Um Nobel para outros mundos

Em 1995 tudo mudou quando Michel Mayor e Didier Queloz deram mais um passo de gigante na “descentralização” da humanidade.

A descoberta de outros mundos, outros planetas a orbitar outros sóis, apaixonou filósofos e cientistas ao longo de toda a história da humanidade. Esta vontade inspirou livros e filmes, tornando-se parte do imaginário de todos nós.

O Prémio Nobel da Física deste ano premiou quem ousou mostrar-nos que, de facto, esses mundos existem. Até meados dos anos 90 do século XX, a pergunta pairava de forma incómoda entre os investigadores. Alguns estudos apontavam mesmo para a raridade dos sistemas planetários. Mas será que estávamos mesmo sozinhos neste Universo tão vasto?

Em 1995 tudo mudou quando Michel Mayor e Didier Queloz deram mais um passo de gigante na “descentralização” da humanidade. Não só a Terra (com todos os problemas que dominam os telejornais) orbitava uma estrela pequena e normal (o Sol), como se descobria que pelo menos uma outra estrela parecida com o Sol tinha um planeta à sua volta. Inspirado no nome da sua estrela, o planeta recebia o “pomposo” nome de 51 Pegasi b. Mas a falta de imaginação que os cientistas têm para dar nomes aos planetas contrasta com a importância científica e sociológica da descoberta.

Não demorou para que outros planetas se juntassem à lista, abrindo caminho para uma nova área da astrofísica. Muitas vezes a ciência funciona assim: é difícil encontrar o primeiro, mas quando sabemos como o fazer, é só puxar a linha. Em 24 anos foram descobertos mais de 4000 planetas a orbitar outras estrelas, os chamados exoplanetas ou planetas extra-solares. Hoje, quando olhamos o céu à noite, podemos dizer com toda a certeza que a maior parte das estrelas que vemos tem pelo menos um planeta à sua volta.

Mas a descoberta de Mayor e Queloz não se limitou a anunciar o primeiro exoplaneta. O 51 Pegasi b é aquilo que em 1995 os astrónomos chamavam de “impossível”. Trata-se de um planeta gigante, como Júpiter (que tem cerca de 300 vezes mais massa do que a Terra). Mas, ao contrário de Júpiter, o 51 Pegasi b está muito perto da sua estrela. Tão perto que as teorias da altura diziam que não podia existir.

Mas Mayor e Queloz não se deixaram iludir pelos preconceitos existentes. Estavam convencidos que o que estavam a detetar nos dados era realmente um planeta. E o tempo deu-lhes razão. Hoje sabemos que os sistemas planetários podem ser muito diferentes do nosso sistema solar.
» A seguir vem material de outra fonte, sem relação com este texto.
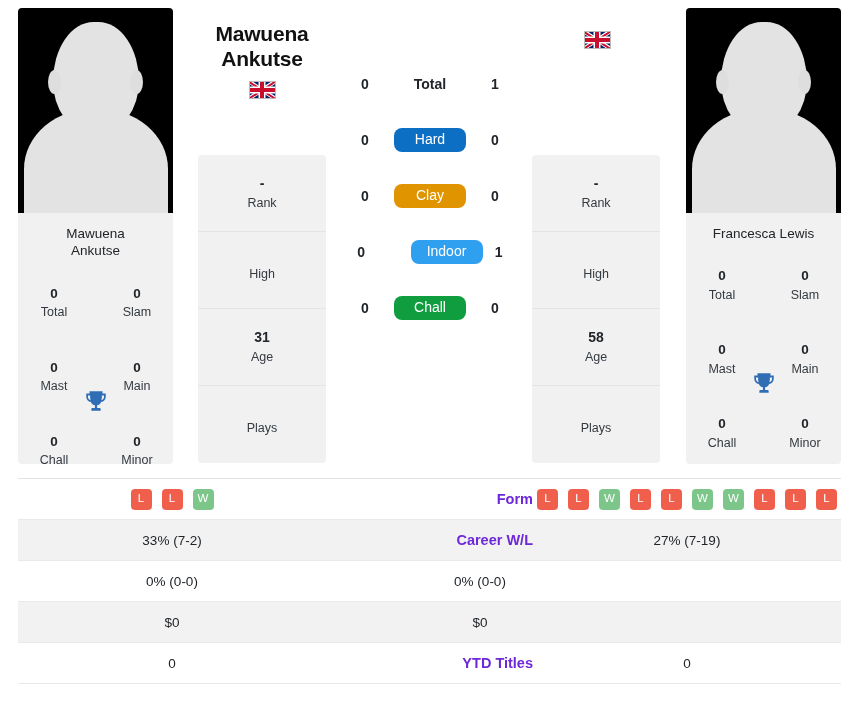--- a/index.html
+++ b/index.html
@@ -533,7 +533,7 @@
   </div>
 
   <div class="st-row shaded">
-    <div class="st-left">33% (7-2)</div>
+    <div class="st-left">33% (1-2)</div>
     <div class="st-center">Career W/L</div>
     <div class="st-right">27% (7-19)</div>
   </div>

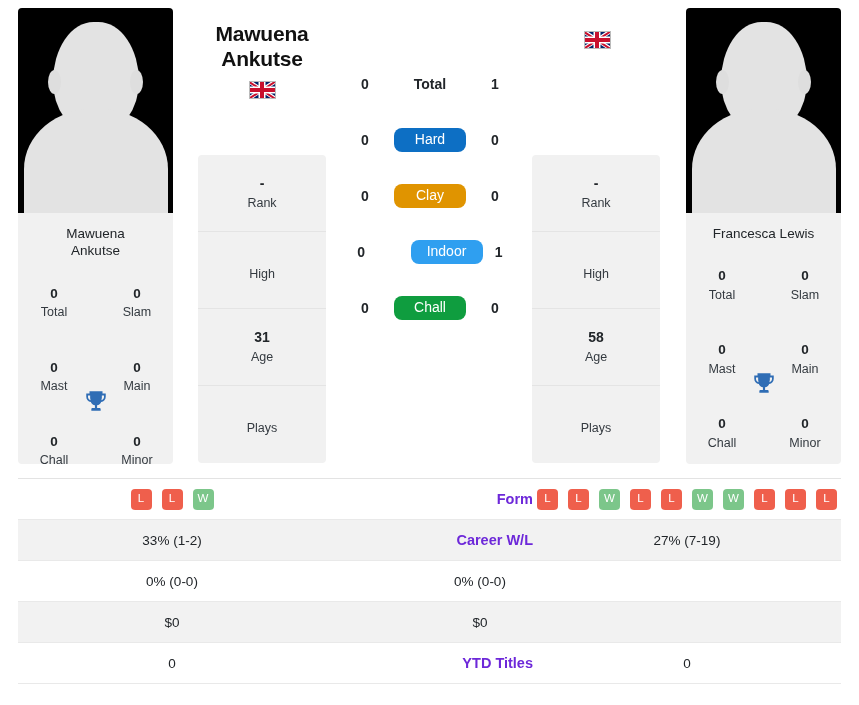--- a/index.html
+++ b/index.html
@@ -540,6 +540,7 @@
 
   <div class="st-row">
     <div class="st-left">0% (0-0)</div>
+    <div class="st-center">YTD W/L</div>
     <div class="st-right">0% (0-0)</div>
   </div>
As teorias foram ajustadas, permitindo-nos até compreender melhor o processo de formação da nossa própria Terra. Tudo isso às custas da descoberta de outros mundos no Universo.

E agora? O que se segue? Os cientistas estão hoje focados essencialmente em três grandes linhas: a procura de planetas parecidos com a nossa Terra, a caracterização detalhada dos exoplanetas encontrados (incluindo as suas atmosferas), e a compreensão mais clara dos processos físicos que dão origem aos sistemas planetários. As grandes agências internacionais (Agência Espacial Europeia – ESA, Observatório Europeu do Sul – ESO, NASA) estão a apostar fortemente neste esforço, estimulando a comunidade científica a construir novos instrumentos para os maiores telescópios na Terra e a lançar missões espaciais capazes de alcançar estes objetivos (um trabalho feito em parceria estreita com a indústria).

Nesse sentido, é importante realçar que Portugal tem hoje um papel internacionalmente reconhecido neste esforço. Espera-se que a visão e a liderança que nos permitiu no século XVI dar novos mundos ao mundo nos ajude agora a dar novos mundos ao Universo. E quem sabe, um dia, descobrir que a orbitar uma outra estrela pequena e normal existe um pequeno ponto azul onde alguém se esteja a perguntar: será que existe algum planeta em torno do Sol?